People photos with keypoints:
[Start of section]

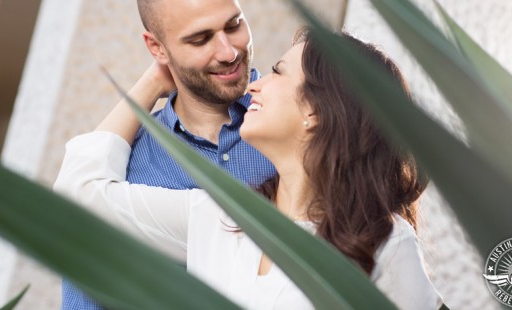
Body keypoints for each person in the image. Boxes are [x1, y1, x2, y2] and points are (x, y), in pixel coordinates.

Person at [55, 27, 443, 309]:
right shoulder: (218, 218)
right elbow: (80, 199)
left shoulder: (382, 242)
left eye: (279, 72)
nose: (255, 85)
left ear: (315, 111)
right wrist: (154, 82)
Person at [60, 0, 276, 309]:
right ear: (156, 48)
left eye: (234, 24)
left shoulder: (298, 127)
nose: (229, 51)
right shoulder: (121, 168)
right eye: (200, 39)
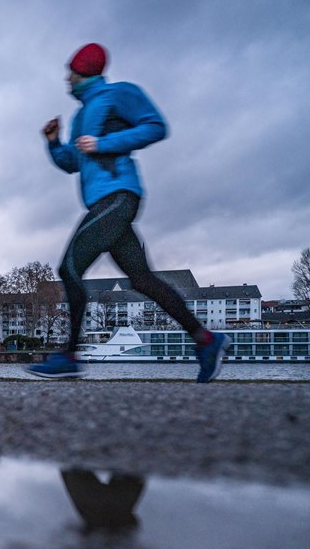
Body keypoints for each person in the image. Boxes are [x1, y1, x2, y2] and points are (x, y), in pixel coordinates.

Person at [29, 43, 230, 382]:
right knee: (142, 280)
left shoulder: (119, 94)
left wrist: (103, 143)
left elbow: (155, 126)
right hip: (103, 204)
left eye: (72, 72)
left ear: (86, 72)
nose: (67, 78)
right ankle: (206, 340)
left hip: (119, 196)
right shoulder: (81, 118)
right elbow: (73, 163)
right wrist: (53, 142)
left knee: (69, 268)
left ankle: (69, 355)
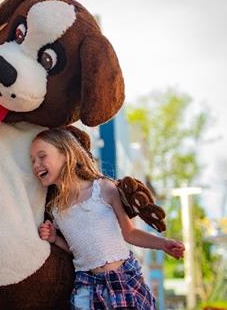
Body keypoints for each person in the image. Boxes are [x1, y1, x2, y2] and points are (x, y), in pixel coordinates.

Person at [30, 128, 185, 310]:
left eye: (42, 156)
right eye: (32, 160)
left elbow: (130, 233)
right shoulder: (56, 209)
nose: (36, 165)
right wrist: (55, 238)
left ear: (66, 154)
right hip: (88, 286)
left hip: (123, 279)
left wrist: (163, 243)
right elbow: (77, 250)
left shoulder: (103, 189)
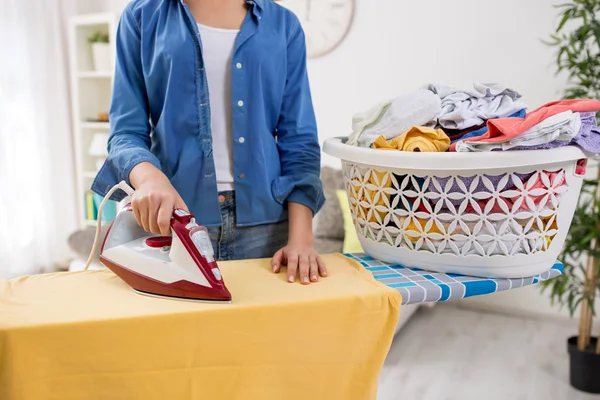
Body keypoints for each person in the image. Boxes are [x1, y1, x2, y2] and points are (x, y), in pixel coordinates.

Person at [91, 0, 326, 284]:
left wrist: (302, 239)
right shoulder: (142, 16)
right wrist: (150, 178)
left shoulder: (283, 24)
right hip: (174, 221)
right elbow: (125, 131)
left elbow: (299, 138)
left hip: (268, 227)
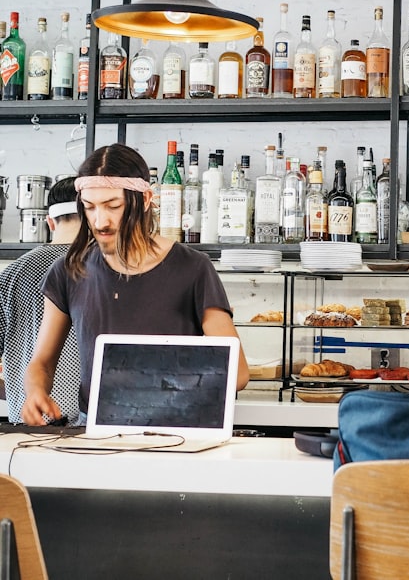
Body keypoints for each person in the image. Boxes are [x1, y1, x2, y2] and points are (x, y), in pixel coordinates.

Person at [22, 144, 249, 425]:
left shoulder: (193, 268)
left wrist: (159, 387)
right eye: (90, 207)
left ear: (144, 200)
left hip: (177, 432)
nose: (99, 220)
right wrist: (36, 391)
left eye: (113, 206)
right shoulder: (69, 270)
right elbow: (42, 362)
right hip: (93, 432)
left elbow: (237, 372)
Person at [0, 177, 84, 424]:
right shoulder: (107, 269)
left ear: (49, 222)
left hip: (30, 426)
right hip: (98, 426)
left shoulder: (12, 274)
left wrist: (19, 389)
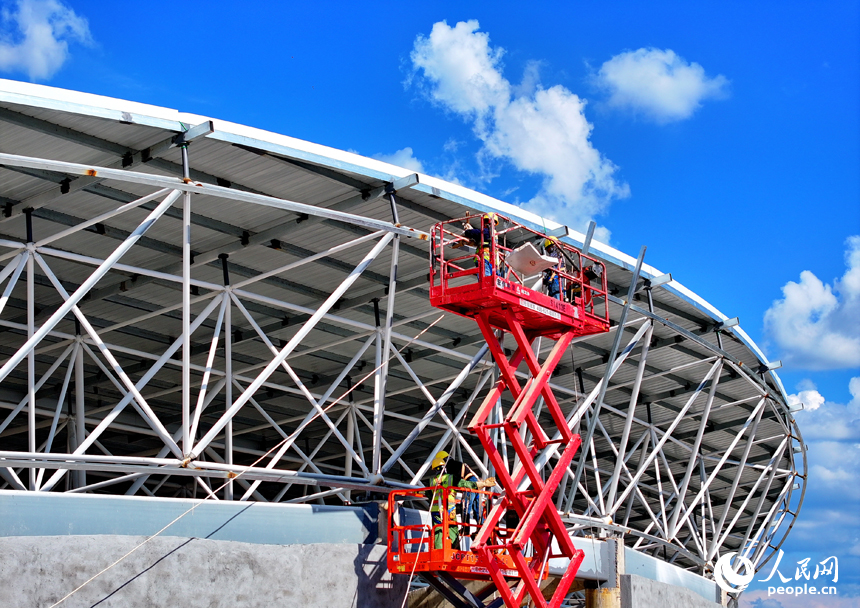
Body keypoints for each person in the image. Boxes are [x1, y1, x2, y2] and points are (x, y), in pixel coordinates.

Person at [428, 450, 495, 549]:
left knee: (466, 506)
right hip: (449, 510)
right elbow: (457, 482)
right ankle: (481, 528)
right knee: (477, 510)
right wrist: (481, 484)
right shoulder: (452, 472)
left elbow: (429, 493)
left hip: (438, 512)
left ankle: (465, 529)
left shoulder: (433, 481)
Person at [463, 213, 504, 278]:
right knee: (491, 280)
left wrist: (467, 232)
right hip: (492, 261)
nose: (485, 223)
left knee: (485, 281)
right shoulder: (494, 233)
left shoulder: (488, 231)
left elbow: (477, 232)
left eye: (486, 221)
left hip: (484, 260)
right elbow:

[End of section]

All that is wanted is each line, word for word, from the first line of the data to the one holding "right eye: (200, 39)", with the pictures left out.

Body keypoints for each person in the image. Boxes are [x1, y1, x2, y2] and points are (x, y), in pixel coordinates.

Person at [55, 27, 443, 309]:
right shoulder: (218, 218)
right elbow: (80, 199)
left shoulder: (382, 242)
left eye: (279, 72)
nose: (255, 85)
left ear: (315, 111)
right wrist: (154, 82)
Person at [60, 0, 276, 309]:
right ear: (156, 48)
left eye: (234, 24)
left shoulder: (298, 127)
nose: (229, 51)
right shoulder: (121, 168)
right eye: (200, 39)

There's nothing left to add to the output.